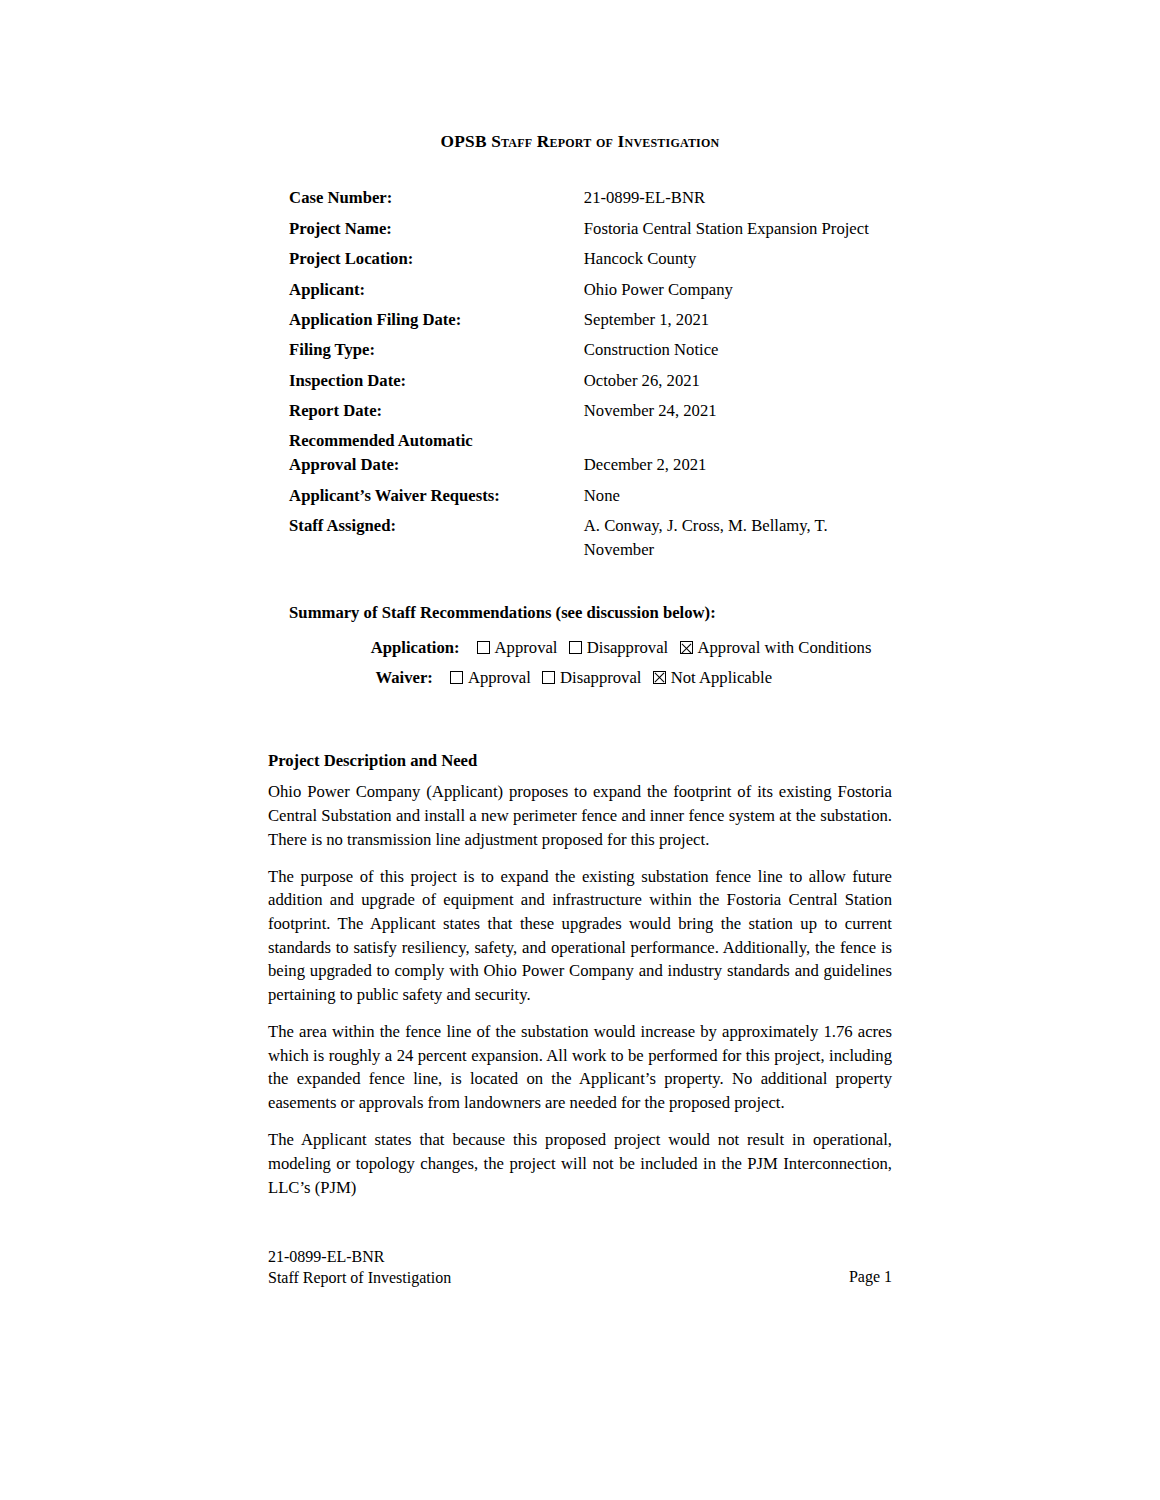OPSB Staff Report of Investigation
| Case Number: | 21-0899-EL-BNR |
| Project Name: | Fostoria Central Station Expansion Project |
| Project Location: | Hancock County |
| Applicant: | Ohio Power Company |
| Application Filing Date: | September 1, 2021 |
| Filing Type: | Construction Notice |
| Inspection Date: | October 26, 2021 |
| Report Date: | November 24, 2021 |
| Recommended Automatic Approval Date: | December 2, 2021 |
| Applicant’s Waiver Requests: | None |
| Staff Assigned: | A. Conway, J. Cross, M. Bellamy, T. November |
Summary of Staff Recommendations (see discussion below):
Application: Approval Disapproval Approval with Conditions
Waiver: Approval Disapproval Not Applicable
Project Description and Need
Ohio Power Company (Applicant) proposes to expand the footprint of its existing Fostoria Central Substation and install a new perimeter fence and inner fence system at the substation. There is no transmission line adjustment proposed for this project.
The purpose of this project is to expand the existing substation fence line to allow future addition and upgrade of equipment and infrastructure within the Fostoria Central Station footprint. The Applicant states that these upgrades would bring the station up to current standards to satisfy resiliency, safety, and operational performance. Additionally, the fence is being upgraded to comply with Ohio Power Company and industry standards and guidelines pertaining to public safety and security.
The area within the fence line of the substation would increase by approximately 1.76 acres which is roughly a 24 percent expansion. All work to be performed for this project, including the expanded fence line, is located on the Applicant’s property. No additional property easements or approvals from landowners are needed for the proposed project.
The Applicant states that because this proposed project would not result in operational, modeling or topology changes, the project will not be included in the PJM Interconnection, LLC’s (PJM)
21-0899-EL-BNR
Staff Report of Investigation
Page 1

★ ★ ★ ★ ★ ★ ★

* **ABOUT THIS TASK**
From the line holding "Waiver: Approval Disapproval Not Applicable" to the last line of the entries above, restate each line exactly; include both ends and omit everything else.

* **RESULT**
Waiver: Approval Disapproval Not Applicable
Project Description and Need
Ohio Power Company (Applicant) proposes to expand the footprint of its existing Fostoria Central Substation and install a new perimeter fence and inner fence system at the substation. There is no transmission line adjustment proposed for this project.
The purpose of this project is to expand the existing substation fence line to allow future addition and upgrade of equipment and infrastructure within the Fostoria Central Station footprint. The Applicant states that these upgrades would bring the station up to current standards to satisfy resiliency, safety, and operational performance. Additionally, the fence is being upgraded to comply with Ohio Power Company and industry standards and guidelines pertaining to public safety and security.
The area within the fence line of the substation would increase by approximately 1.76 acres which is roughly a 24 percent expansion. All work to be performed for this project, including the expanded fence line, is located on the Applicant’s property. No additional property easements or approvals from landowners are needed for the proposed project.
The Applicant states that because this proposed project would not result in operational, modeling or topology changes, the project will not be included in the PJM Interconnection, LLC’s (PJM)
21-0899-EL-BNR
Staff Report of Investigation
Page 1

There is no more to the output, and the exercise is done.